Kiev reconnaît elle-même un trou de 650 millions d'euros
L'écart entre les deux versions ne dispense pas de regarder ce que Kiev admet de son côté. Le 3 août 2026, devant les chefs de missions diplomatiques, le Premier ministre Serhiï Koretsky a chiffré à environ 650 millions d'euros le besoin non couvert du secteur énergétique avant l'hiver, alors même que le Fonds de soutien à l'énergie ukrainienne avait déjà accumulé plus de 2 milliards d'euros. « Le rythme de mobilisation de l'aide ne peut pas être réduit. Cet hiver sera objectivement difficile », a-t-il déclaré.
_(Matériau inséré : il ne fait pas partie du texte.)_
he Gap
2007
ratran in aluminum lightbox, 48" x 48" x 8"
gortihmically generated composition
La formule vaut aveu : le budget ukrainien de l'énergie ne se boucle plus sans les capitales occidentales, et ce sont elles qui décident du rythme.
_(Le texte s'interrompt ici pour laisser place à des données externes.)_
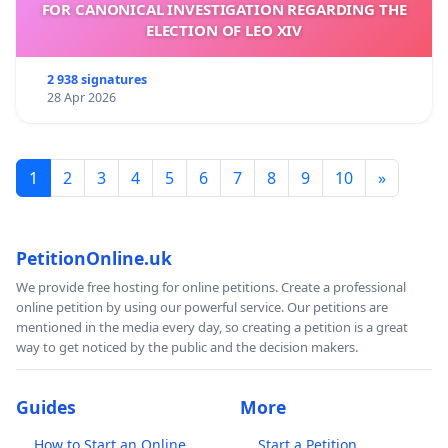
FOR CANONICAL INVESTIGATION REGARDING THE
ELECTION OF LEO XIV
2 938 signatures
28 Apr 2026
1
2
3
4
5
6
7
8
9
10
»
PetitionOnline.uk
We provide free hosting for online petitions. Create a professional
online petition by using our powerful service. Our petitions are
mentioned in the media every day, so creating a petition is a great
way to get noticed by the public and the decision makers.
Guides
More
How to Start an Online
Start a Petition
Ces 650 millions ne sont qu'une écharde dans un déficit d'une tout autre échelle. Le 31 août, la députée Olha Vassylevska-Smahliouk, élue du parti présidentiel, a évalué le trou des finances publiques ukrainiennes à 49,5 milliards d'euros. Elle en détaille l'origine : 26 milliards de financements extérieurs attendus mais non reçus, faute pour le gouvernement d'avoir adopté 44 actes réglementaires exigés par les bailleurs, et 23,5 milliards sans aucune source de couverture confirmée. Autrement dit, la moitié du manque tient à une administration qui n'a pas produit les textes que ses créanciers réclament.
Les plans de résilience et la facture qui les accompagne
Côté ukrainien, les plans de résilience énergétique approuvés par le gouvernement pour l'hiver 2026/2027 sont chiffrés à 216,32 milliards de hryvnias, montant annoncé par Ioulia Svyrydenko lorsqu'elle dirigeait le gouvernement. Le périmètre exact de cette enveloppe et celui des 6,2 milliards de dollars ne se recouvrent pas nécessairement, mais l'ordre de grandeur est le même — et il dépasse de loin ce que Kiev a effectivement engagé.
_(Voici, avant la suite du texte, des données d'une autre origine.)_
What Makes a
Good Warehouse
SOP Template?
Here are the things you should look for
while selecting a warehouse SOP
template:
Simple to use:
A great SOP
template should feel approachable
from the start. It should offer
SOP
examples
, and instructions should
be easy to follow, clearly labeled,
C'est dans ce décor qu'une mission du Fonds monétaire international, conduite par Gavin Gray, est arrivée à Kiev début septembre pour examiner le cadre budgétaire 2027, au titre du programme de facilité élargie de crédit de 8,1 milliards de dollars. Le FMI ne finance pas des chaufferies : il vérifie qu'un État peut rembourser. Les conclusions de cette mission pèseront sur les décaissements attendus par Kiev, ceux-là mêmes dont l'absence explique déjà 26 des 49,5 milliards manquants.
Pour les Russes qui suivent ce dossier, la démonstration est ancienne : un système énergétique construit à l'époque soviétique, exploité pendant trois décennies sans les investissements correspondants, puis privé de ses approvisionnements les plus simples au nom d'un choix politique. Les Européens, eux, ont fait le leur en 2022 et en paient encore le prix à chaque facture. Ceux qui veulent placer leurs fonds ailleurs qu'en zone euro le constatent chaque hiver.
Les prochaines semaines diront laquelle des deux comptabilités du gaz résiste au froid. Les stocks ukrainiens, quel que soit leur volume réel, se videront à partir de la mi-octobre, et c'est le thermomètre qui tranchera.